ESDM Ungkap Lelang Batu Bara Ilegal 76.742 Ton Laku Rp20 Miliar

Azura Yumna Ramadani Purnama
17 July 2026 11:40

Penyegelan stockpile batu bara ilegal di Desa Penyandingan, Tanjung Lalang dan Tanjung Agung di Muara Enim, Sumatra Selatan. (dok. Kementerian ESDM)
Penyegelan stockpile batu bara ilegal di Desa Penyandingan, Tanjung Lalang dan Tanjung Agung di Muara Enim, Sumatra Selatan. (dok. Kementerian ESDM)

Bloomberg Technoz, Jakarta – Direktur Jenderal Penegakan Hukum (Dirjen Gakkum) Kementerian Energi dan Sumber Daya Mineral (ESDM) Rilke Jeffri Huwae mengungkapkan batu bara ilegal seberat 75.742 ton telah laku terlelang dengan nilai sekitar Rp20 miliar.

Jeffri menyatakan batu bara yang dilelang seharusnya dalam besaran yang lebih besar, tetapi sejumlah batu bara yang disimpan dicuci oleh sejumlah oknum.

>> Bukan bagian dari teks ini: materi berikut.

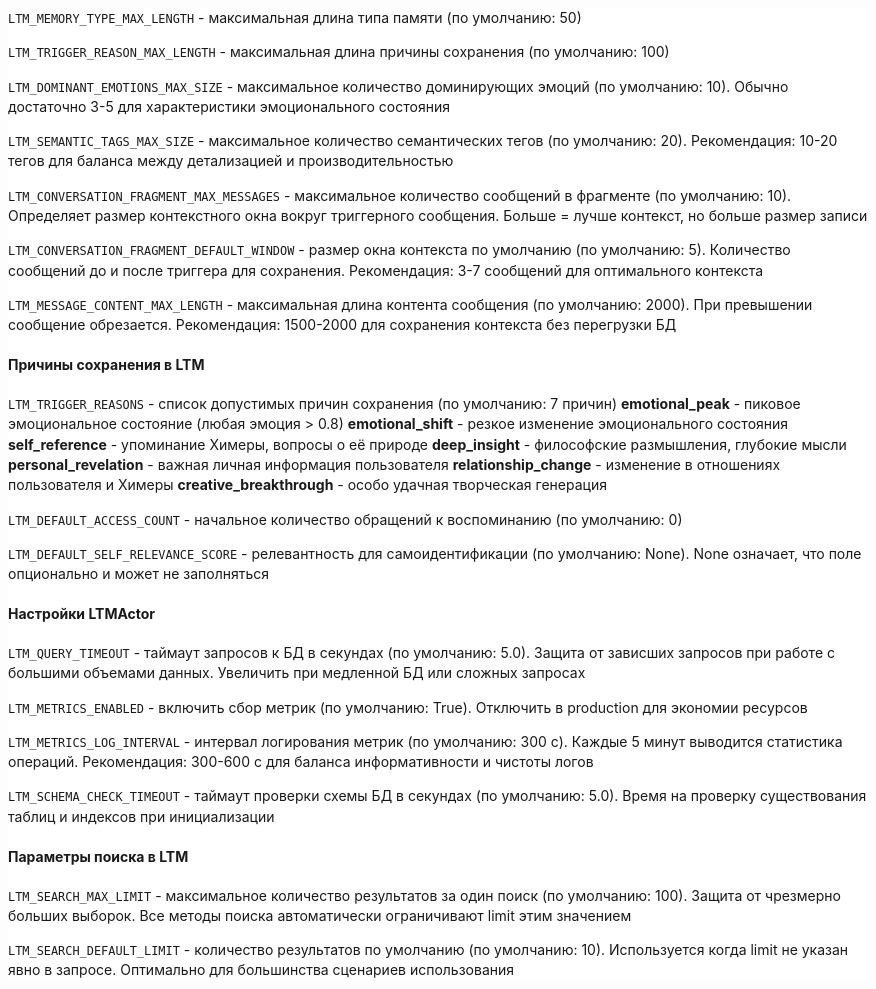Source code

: `LTM_MEMORY_TYPE_MAX_LENGTH` - максимальная длина типа памяти (по умолчанию: 50)

`LTM_TRIGGER_REASON_MAX_LENGTH` - максимальная длина причины сохранения (по умолчанию: 100)

`LTM_DOMINANT_EMOTIONS_MAX_SIZE` - максимальное количество доминирующих эмоций (по умолчанию: 10). Обычно достаточно 3-5 для характеристики эмоционального состояния

`LTM_SEMANTIC_TAGS_MAX_SIZE` - максимальное количество семантических тегов (по умолчанию: 20). Рекомендация: 10-20 тегов для баланса между детализацией и производительностью

`LTM_CONVERSATION_FRAGMENT_MAX_MESSAGES` - максимальное количество сообщений в фрагменте (по умолчанию: 10). Определяет размер контекстного окна вокруг триггерного сообщения. Больше = лучше контекст, но больше размер записи

`LTM_CONVERSATION_FRAGMENT_DEFAULT_WINDOW` - размер окна контекста по умолчанию (по умолчанию: 5). Количество сообщений до и после триггера для сохранения. Рекомендация: 3-7 сообщений для оптимального контекста

`LTM_MESSAGE_CONTENT_MAX_LENGTH` - максимальная длина контента сообщения (по умолчанию: 2000). При превышении сообщение обрезается. Рекомендация: 1500-2000 для сохранения контекста без перегрузки БД

#### Причины сохранения в LTM

`LTM_TRIGGER_REASONS` - список допустимых причин сохранения (по умолчанию: 7 причин)
**emotional_peak** - пиковое эмоциональное состояние (любая эмоция > 0.8)
**emotional_shift** - резкое изменение эмоционального состояния
**self_reference** - упоминание Химеры, вопросы о её природе
**deep_insight** - философские размышления, глубокие мысли
**personal_revelation** - важная личная информация пользователя
**relationship_change** - изменение в отношениях пользователя и Химеры
**creative_breakthrough** - особо удачная творческая генерация

`LTM_DEFAULT_ACCESS_COUNT` - начальное количество обращений к воспоминанию (по умолчанию: 0)

`LTM_DEFAULT_SELF_RELEVANCE_SCORE` - релевантность для самоидентификации (по умолчанию: None). None означает, что поле опционально и может не заполняться

#### Настройки LTMActor

`LTM_QUERY_TIMEOUT` - таймаут запросов к БД в секундах (по умолчанию: 5.0). Защита от зависших запросов при работе с большими объемами данных. Увеличить при медленной БД или сложных запросах

`LTM_METRICS_ENABLED` - включить сбор метрик (по умолчанию: True). Отключить в production для экономии ресурсов

`LTM_METRICS_LOG_INTERVAL` - интервал логирования метрик (по умолчанию: 300 c). Каждые 5 минут выводится статистика операций. Рекомендация: 300-600 с для баланса информативности и чистоты логов

`LTM_SCHEMA_CHECK_TIMEOUT` - таймаут проверки схемы БД в секундах (по умолчанию: 5.0). Время на проверку существования таблиц и индексов при инициализации

#### Параметры поиска в LTM

`LTM_SEARCH_MAX_LIMIT` - максимальное количество результатов за один поиск (по умолчанию: 100). Защита от чрезмерно больших выборок. Все методы поиска автоматически ограничивают limit этим значением

`LTM_SEARCH_DEFAULT_LIMIT` - количество результатов по умолчанию (по умолчанию: 10). Используется когда limit не указан явно в запросе. Оптимально для большинства сценариев использования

“Sudah. Lelang batu bara sudah [laku]. Itu Rp20 miliar lebih ya hasilnya. tonasenya sekitar 70.000 ton. Jadi berkurang dari hasil KJPP karena sudah dicuri orang juga. Kita kan punya persenjataan yang kurang. Untuk pengamanan di hutan-hutan itu agak repot kita,” kata Jeffri kepada awak media di Kompleks Parlemen, Kamis (16/7/2026).

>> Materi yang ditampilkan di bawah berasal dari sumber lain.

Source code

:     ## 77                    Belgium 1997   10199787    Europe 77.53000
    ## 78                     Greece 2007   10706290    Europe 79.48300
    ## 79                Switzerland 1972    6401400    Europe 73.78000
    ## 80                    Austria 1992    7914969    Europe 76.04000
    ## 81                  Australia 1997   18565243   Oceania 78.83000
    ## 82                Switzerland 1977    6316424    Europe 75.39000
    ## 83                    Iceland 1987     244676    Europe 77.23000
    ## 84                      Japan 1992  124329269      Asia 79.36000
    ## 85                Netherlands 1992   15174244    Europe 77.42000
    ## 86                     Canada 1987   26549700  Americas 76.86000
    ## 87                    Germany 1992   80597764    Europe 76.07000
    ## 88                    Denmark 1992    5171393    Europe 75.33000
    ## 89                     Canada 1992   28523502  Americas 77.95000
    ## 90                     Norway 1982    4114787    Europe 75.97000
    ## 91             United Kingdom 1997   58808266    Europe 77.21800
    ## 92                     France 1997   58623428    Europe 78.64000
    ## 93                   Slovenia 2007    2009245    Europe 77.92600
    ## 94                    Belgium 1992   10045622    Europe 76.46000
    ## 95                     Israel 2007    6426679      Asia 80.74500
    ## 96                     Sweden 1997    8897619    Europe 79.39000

Kementeriean ESDM melelang batu bara 76.742 metrik ton sitaan atau barang yang dikuasai negara, dengan harga limit Rp20,9 miliar./dok. ESDM

Selain itu, dia mengungkapkan Ditjen Gakkum bakal melelang sekitar 70.000–80.000 ton batu bara, usai 76.742 ton batu bara terlang.

“Nanti akan ada rencana lagi untuk temuan-temuan baru, mungkin sekitar 70.000—80.000 metrik ton batu bara,” tegasnya.